I assume that all of you reading here are compliant with our local mask mandates. I have heard masks analogized to pants -- neither is required for Zoom meetings, but both are essential when going to the store.
But I further assume that most of you also know people, or at least see people, who do not wear masks. I certainly have: People who put on a mask to get past the 'mask required for entry' sign -- and take it off again as soon as they are safely inside the store. Perhaps they think themselves clever. Perhaps you have harrumphed at some of these people and gotten an earful of abuse for your pains.
Are these scofflaws arrested? Are our criminal dockets crowded with maskless offenders? Are our prisons bulging with chronic mask refusers? Are our municipal coffers overflowing with fines remitted by maskless miscreants? Not that I've heard. Or read. Have any of you heard or seen differently?
Now let me turn the question around, just a little. Suppose our own Governor Pritzker decides to lift the mask mandate here in Illinois. Not because COVID-19 is over, but solely because it becomes, for some reason, politically expedient. This is obviously not going to happen here anytime soon, I know, but we are lawyers. We are used to answering hypothetical questions in argument.
Upon the hypothetical lifting of our own mask mandate, keeping in mind that you still have not been vaccinated, and neither have most members of your family, and that COVID-19 is still coursing through the community, would you immediately cast aside your mask and gambol madly down Madison Street or Michigan Avenue, shaking hands with everyone you meet (no more elbow bumps for you)?
Of course not.
At least, I hope not.
You wear your mask in public, not because some politician says so, but because, from what you've read, and heard, and seen, and experienced, you are persuaded that mask-wearing protects you and yours and those around you.
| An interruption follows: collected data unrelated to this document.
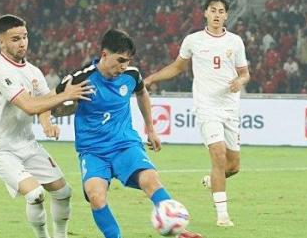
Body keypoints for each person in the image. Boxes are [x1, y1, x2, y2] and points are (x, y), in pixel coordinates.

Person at [55, 29, 202, 238]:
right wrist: (66, 105)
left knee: (151, 180)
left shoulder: (131, 75)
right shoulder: (81, 78)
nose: (124, 66)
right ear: (105, 55)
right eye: (120, 60)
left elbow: (142, 92)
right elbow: (54, 106)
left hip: (124, 144)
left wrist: (150, 129)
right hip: (93, 151)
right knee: (96, 197)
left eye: (128, 60)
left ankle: (179, 230)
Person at [0, 14, 93, 238]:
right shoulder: (0, 70)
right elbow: (30, 106)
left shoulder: (33, 71)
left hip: (27, 144)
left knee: (63, 192)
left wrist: (72, 103)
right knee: (36, 194)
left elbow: (47, 105)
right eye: (14, 39)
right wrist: (62, 96)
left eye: (25, 37)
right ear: (1, 41)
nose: (22, 43)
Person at [144, 0, 250, 227]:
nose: (217, 15)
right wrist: (152, 78)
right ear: (205, 13)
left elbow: (245, 72)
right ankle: (222, 216)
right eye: (213, 10)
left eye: (221, 11)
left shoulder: (235, 42)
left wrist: (239, 81)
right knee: (219, 158)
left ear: (226, 15)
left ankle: (212, 180)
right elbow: (177, 67)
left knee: (233, 166)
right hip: (207, 107)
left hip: (230, 108)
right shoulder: (193, 40)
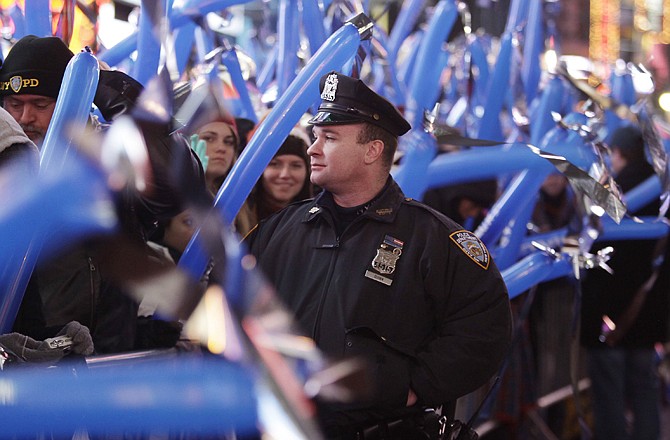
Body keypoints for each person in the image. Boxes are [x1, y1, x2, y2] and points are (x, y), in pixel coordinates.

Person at [245, 71, 512, 438]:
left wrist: (414, 386)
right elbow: (229, 304)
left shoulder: (432, 237)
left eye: (330, 138)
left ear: (373, 151)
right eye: (316, 136)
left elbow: (484, 327)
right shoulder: (280, 230)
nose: (313, 148)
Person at [2, 35, 206, 353]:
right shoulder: (7, 169)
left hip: (112, 362)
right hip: (32, 363)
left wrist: (105, 84)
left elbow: (177, 183)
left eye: (40, 105)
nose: (25, 118)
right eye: (14, 105)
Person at [580, 124, 668, 440]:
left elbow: (589, 246)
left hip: (608, 316)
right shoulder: (663, 194)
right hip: (648, 313)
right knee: (645, 390)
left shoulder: (612, 196)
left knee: (609, 394)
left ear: (618, 153)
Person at [237, 134, 312, 236]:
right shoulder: (237, 218)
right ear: (260, 171)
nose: (285, 174)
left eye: (296, 165)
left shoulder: (316, 219)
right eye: (275, 164)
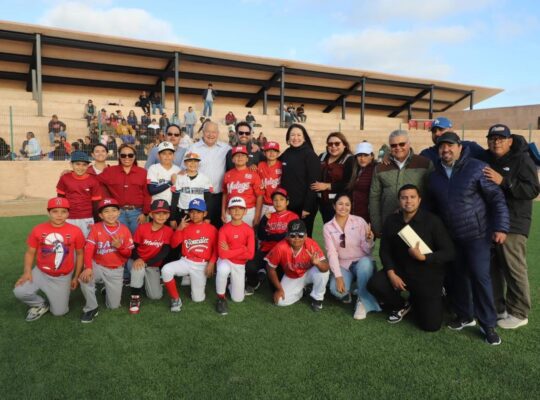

So do I. (I bet a lot of folks in Texas and Mississippi feel that way, too, whatever their governors may say, but I promised not to go there, and I won't.)
So... despite what we call it, the mask "mandate," here or anywhere in this country, is more of a strong suggestion than a mandate. We don't punish people who disobey it.
And this, for me, is a problem. I don't mean that I want to punish the scoffers. (Well, maybe just a little....) My concern is that calling a suggestion, or request, a mandate undermines the rule of law.
Our system depends on people respecting and obeying the law. When specific laws (or mandates) are seen to be ignored, or not enforced, people may be encouraged to ignore other laws, too. Or think they may choose which laws to obey and which laws not to. This is not something new in America. See, Prohibition. See also, the "War on Drugs." I could do a pretty lengthy string cite here, and I'll bet you could, too.
There will be a lot to rebuild when this two-week shutdown eventually ends. The economy, including our own personal economies, for one. But can we also give some thought to how we will repair the damage caused to the rule of law by well-intentioned "mandates"?
3 comments:
As long as we are discussing numbers... There were only 3 positive cases in CCDOC as of 3/4/21. My math may be bad but I think that's a .05% positivity rate for in-custody defendants.
Or you can just run . . . while you wear your mask.
Let’s mandate these judges to return to work.